- **Records for this task**:
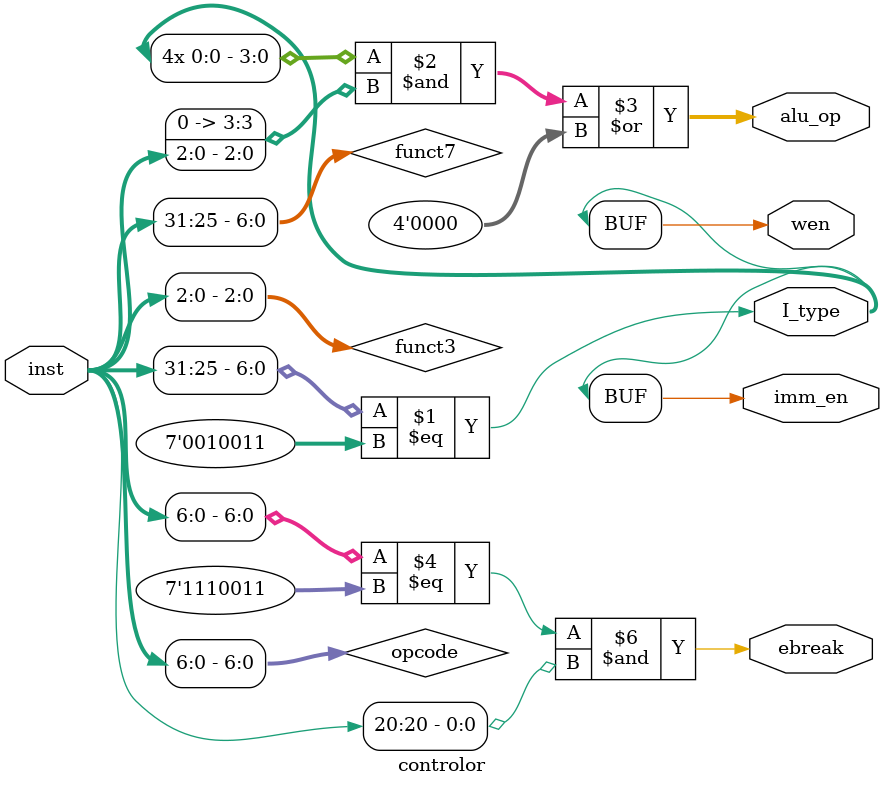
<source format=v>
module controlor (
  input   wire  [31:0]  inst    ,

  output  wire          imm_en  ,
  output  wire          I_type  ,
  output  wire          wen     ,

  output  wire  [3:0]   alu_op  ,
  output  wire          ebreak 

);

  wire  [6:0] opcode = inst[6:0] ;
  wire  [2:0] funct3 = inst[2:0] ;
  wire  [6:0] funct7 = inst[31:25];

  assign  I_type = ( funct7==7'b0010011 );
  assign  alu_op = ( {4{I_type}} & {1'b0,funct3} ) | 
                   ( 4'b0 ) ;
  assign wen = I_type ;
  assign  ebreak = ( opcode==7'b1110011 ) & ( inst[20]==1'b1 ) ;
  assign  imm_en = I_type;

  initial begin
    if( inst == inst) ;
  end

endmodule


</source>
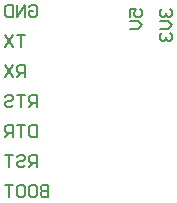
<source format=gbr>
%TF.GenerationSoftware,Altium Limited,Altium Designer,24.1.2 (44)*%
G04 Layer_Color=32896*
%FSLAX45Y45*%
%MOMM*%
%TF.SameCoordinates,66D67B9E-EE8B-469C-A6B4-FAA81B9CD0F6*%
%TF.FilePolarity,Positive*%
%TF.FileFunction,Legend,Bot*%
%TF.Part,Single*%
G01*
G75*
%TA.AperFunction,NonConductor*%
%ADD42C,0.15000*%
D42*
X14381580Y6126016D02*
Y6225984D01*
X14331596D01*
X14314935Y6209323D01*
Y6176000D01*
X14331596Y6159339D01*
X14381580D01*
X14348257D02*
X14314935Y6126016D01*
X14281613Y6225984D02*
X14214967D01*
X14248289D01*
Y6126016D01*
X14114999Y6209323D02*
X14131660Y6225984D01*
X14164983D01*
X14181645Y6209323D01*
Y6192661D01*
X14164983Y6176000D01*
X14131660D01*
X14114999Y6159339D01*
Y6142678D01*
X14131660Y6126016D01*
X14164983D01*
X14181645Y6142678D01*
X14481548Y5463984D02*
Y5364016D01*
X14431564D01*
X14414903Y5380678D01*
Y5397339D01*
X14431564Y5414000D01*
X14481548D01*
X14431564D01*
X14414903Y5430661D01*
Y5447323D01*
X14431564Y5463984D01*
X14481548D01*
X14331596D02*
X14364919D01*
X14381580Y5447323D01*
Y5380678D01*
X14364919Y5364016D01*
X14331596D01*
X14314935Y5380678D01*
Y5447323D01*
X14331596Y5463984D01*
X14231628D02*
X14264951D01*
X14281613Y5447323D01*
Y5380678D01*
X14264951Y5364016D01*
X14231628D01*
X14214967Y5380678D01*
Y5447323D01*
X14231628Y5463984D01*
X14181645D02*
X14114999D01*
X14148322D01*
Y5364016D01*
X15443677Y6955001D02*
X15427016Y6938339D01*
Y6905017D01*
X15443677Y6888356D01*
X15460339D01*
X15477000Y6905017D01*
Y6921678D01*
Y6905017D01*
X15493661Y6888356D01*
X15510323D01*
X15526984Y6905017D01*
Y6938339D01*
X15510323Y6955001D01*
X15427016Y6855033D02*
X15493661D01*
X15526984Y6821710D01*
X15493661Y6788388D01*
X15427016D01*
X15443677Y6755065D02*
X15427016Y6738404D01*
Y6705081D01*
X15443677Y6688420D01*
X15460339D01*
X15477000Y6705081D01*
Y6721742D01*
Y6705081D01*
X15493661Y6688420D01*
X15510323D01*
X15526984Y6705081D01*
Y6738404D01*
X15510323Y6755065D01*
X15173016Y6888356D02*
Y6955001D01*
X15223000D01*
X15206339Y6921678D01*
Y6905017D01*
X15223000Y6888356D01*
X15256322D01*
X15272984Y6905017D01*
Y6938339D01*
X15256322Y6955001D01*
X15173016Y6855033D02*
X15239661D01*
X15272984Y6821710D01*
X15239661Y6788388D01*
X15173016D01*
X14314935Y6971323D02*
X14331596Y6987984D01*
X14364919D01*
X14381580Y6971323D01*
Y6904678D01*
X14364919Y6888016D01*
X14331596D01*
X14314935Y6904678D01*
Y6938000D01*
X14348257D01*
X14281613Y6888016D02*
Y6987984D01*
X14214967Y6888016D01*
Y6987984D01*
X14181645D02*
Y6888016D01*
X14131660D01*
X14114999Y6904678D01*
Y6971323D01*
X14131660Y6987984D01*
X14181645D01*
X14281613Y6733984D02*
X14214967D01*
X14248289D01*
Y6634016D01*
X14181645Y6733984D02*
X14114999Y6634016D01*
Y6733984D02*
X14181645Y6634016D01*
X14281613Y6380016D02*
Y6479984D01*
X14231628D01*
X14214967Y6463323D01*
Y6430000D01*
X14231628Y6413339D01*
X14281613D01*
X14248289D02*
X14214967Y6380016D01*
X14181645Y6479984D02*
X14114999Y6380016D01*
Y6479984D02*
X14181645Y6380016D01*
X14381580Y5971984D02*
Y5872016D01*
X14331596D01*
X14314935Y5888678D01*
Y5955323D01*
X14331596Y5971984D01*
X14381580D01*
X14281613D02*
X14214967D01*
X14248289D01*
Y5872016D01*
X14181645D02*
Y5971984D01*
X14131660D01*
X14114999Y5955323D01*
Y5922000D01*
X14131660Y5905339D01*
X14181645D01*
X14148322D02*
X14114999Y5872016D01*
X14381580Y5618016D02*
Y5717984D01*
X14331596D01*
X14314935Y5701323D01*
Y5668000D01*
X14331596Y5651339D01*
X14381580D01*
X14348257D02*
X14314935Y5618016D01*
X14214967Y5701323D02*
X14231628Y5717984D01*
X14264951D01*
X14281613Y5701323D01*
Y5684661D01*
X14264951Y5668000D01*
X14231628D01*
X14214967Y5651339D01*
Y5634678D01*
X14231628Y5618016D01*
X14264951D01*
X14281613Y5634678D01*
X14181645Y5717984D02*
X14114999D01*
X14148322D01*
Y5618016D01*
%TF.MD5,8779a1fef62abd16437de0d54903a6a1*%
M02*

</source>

...

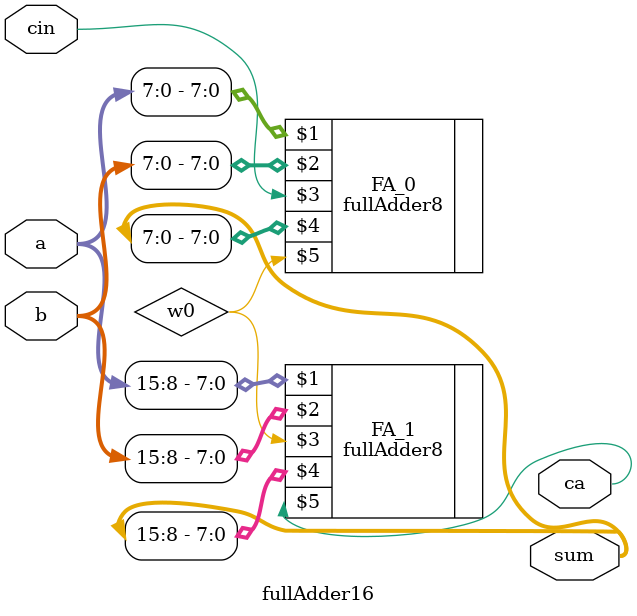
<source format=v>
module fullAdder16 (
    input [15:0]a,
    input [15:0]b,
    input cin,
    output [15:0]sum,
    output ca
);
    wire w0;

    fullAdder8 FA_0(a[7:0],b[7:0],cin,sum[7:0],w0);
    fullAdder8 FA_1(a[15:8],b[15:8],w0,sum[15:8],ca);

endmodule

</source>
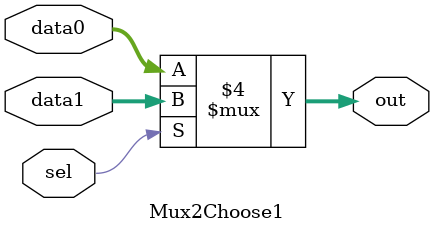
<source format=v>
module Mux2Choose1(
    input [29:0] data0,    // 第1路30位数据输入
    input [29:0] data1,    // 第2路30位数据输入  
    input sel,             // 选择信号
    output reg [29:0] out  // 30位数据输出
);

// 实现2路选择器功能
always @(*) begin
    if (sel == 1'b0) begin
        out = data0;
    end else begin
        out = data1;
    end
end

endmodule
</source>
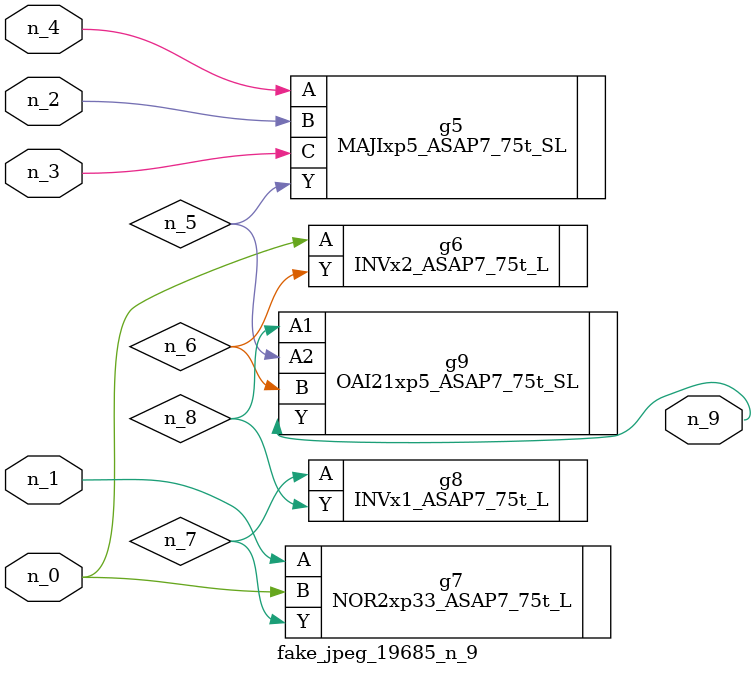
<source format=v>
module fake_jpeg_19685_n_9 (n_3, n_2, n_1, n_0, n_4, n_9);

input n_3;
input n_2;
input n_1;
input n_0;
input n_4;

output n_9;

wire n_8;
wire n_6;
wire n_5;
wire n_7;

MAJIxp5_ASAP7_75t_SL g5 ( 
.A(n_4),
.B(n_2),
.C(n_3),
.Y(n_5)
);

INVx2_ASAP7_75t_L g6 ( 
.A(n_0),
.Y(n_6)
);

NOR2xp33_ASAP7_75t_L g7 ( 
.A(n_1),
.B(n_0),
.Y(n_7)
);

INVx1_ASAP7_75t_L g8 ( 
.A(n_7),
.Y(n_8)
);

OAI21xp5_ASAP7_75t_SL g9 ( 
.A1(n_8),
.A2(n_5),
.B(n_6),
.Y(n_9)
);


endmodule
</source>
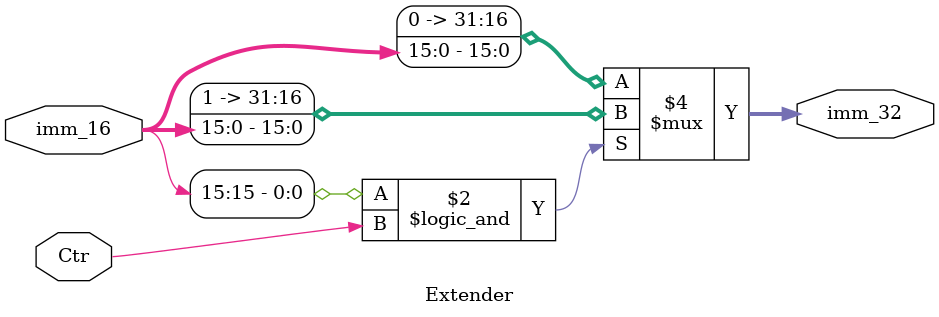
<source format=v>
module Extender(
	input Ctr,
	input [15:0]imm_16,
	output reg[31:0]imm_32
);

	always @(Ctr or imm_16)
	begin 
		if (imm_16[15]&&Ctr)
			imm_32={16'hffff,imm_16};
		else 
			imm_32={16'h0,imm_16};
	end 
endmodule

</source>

==

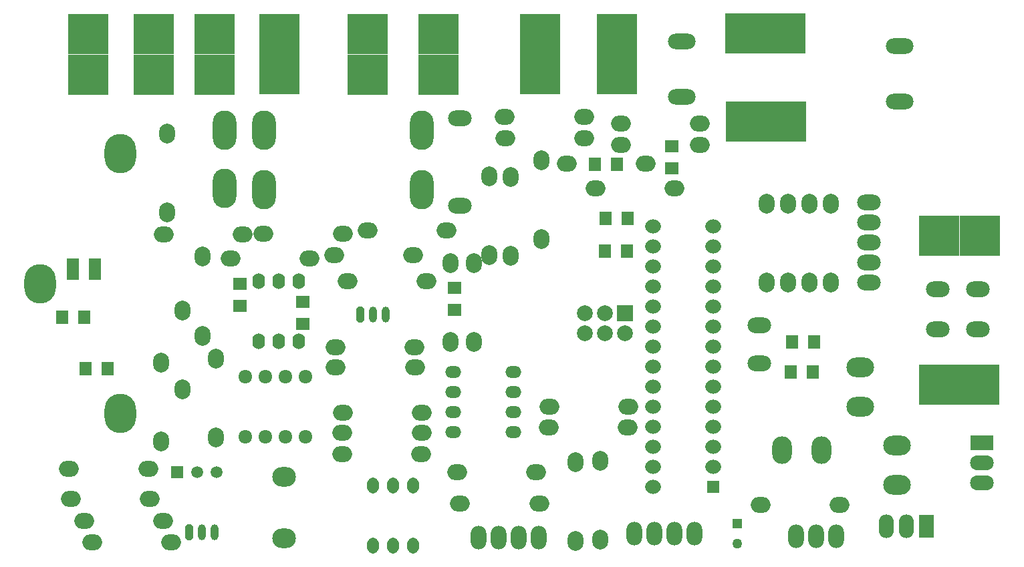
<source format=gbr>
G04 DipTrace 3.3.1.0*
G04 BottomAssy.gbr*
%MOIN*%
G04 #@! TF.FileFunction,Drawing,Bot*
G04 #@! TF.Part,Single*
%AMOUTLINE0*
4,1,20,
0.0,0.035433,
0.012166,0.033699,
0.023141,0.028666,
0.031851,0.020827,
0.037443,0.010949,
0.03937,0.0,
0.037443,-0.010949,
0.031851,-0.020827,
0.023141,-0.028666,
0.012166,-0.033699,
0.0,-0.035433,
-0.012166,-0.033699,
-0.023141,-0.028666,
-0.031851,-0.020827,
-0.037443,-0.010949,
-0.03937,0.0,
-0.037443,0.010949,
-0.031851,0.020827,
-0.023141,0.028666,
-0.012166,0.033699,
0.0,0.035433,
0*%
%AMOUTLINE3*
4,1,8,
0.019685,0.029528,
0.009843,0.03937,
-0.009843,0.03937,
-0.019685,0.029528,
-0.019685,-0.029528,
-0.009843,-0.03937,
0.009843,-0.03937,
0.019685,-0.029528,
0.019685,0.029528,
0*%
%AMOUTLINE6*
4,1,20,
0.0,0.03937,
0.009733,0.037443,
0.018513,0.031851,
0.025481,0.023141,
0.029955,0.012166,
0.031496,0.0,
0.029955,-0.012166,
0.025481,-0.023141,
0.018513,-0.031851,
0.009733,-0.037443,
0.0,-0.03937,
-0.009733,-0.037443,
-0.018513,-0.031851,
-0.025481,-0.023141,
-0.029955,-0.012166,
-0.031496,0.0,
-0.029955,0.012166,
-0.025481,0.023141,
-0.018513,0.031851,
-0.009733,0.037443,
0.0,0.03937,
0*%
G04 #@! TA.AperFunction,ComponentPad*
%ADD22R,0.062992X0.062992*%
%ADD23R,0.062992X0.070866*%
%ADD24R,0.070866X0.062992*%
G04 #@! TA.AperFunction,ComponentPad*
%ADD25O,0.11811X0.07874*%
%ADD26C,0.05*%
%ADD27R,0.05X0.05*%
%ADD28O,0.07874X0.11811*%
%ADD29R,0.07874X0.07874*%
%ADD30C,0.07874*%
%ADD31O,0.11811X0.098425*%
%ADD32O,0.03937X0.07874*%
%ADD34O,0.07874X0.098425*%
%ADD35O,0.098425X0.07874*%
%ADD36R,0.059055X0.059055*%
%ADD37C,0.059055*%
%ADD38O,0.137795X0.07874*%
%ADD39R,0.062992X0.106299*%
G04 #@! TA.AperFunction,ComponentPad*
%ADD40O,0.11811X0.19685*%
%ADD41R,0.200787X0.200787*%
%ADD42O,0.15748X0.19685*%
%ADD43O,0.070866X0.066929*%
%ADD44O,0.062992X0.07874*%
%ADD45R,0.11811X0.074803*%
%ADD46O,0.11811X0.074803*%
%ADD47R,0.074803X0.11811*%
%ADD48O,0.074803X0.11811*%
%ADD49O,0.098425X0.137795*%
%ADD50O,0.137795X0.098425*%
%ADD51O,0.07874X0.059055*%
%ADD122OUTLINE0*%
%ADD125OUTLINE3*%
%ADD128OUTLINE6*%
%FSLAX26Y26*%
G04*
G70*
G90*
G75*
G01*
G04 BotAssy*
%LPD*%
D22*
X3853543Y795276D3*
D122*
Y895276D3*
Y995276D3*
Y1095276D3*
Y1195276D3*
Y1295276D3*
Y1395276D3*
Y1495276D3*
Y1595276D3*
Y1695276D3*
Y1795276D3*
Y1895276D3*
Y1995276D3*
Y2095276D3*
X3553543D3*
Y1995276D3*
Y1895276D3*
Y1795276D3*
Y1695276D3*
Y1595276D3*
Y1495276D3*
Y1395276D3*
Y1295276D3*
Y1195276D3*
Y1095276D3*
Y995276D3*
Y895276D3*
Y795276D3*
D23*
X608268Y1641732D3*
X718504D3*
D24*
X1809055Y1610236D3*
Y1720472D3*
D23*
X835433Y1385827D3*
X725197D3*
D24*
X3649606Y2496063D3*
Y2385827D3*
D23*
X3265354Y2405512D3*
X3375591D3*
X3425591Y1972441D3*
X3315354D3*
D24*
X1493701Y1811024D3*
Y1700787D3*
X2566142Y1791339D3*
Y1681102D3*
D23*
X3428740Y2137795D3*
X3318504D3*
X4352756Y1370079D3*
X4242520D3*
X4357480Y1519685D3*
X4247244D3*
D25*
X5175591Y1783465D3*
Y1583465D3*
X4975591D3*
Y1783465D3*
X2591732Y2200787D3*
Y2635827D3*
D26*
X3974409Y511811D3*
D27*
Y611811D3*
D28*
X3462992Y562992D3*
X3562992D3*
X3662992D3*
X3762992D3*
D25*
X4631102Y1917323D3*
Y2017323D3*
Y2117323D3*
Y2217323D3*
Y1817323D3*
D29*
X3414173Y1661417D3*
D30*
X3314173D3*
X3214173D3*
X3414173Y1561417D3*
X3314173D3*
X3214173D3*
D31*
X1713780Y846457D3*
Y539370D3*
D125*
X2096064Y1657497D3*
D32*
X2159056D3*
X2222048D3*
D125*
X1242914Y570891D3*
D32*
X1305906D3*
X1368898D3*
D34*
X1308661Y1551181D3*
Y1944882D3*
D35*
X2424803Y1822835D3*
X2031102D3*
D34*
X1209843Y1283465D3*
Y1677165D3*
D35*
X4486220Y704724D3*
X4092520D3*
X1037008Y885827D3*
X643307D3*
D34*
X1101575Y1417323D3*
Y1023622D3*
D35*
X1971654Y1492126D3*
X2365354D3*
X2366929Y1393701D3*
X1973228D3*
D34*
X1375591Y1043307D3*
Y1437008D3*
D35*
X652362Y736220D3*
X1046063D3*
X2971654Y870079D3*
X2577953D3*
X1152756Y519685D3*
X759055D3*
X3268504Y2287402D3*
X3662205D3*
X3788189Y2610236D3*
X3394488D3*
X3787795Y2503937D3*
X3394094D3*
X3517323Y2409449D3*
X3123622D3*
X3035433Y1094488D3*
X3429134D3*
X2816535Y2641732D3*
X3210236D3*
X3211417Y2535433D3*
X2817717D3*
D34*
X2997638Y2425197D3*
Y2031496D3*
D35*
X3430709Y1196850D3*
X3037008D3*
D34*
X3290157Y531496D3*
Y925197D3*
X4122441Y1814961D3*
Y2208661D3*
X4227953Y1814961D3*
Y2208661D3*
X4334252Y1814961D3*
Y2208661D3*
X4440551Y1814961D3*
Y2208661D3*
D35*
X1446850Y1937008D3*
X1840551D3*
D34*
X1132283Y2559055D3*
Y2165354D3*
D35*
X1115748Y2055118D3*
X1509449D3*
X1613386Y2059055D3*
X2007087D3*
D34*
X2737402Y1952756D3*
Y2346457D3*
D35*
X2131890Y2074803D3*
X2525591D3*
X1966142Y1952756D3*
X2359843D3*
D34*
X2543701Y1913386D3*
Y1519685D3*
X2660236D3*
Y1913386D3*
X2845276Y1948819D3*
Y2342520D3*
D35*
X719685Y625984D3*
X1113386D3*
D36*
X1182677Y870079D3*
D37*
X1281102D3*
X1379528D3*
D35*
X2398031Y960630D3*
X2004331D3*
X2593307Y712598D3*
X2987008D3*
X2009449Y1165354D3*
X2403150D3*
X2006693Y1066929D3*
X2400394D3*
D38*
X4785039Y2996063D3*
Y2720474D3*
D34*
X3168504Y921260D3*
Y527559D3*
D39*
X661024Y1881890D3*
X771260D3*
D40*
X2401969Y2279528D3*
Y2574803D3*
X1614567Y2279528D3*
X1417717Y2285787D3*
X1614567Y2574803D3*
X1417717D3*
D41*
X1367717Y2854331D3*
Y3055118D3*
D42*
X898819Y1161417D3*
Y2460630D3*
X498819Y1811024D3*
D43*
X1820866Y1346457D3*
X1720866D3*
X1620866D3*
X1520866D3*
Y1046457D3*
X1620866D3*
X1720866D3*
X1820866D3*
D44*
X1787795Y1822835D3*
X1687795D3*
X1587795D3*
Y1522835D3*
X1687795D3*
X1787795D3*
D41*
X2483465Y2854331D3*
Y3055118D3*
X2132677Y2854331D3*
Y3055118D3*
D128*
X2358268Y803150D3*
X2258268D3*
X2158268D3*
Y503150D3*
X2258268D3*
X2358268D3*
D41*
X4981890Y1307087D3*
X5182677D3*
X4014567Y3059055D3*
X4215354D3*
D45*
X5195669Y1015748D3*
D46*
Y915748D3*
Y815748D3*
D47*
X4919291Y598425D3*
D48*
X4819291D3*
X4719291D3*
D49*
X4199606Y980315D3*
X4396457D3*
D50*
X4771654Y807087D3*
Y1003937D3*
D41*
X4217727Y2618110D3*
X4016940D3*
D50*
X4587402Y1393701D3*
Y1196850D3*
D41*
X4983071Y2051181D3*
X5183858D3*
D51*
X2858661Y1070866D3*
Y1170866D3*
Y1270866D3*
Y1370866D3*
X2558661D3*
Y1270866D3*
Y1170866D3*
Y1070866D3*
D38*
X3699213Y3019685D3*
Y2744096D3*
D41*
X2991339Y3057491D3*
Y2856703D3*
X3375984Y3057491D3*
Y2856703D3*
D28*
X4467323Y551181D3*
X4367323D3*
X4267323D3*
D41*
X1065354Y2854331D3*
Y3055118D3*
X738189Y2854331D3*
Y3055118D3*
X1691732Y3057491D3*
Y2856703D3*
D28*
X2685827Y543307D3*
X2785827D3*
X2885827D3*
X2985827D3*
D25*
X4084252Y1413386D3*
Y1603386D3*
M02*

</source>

- **What this task involves**: Your answer should consist of the lines from the line with "X15427016Y6738404D01*" to the line with "X15256322Y6955001D01*" above, repeated exactly, both ends included.

- **Written solution**:
X15427016Y6738404D01*
Y6705081D01*
X15443677Y6688420D01*
X15460339D01*
X15477000Y6705081D01*
Y6721742D01*
Y6705081D01*
X15493661Y6688420D01*
X15510323D01*
X15526984Y6705081D01*
Y6738404D01*
X15510323Y6755065D01*
X15173016Y6888356D02*
Y6955001D01*
X15223000D01*
X15206339Y6921678D01*
Y6905017D01*
X15223000Y6888356D01*
X15256322D01*
X15272984Y6905017D01*
Y6938339D01*
X15256322Y6955001D01*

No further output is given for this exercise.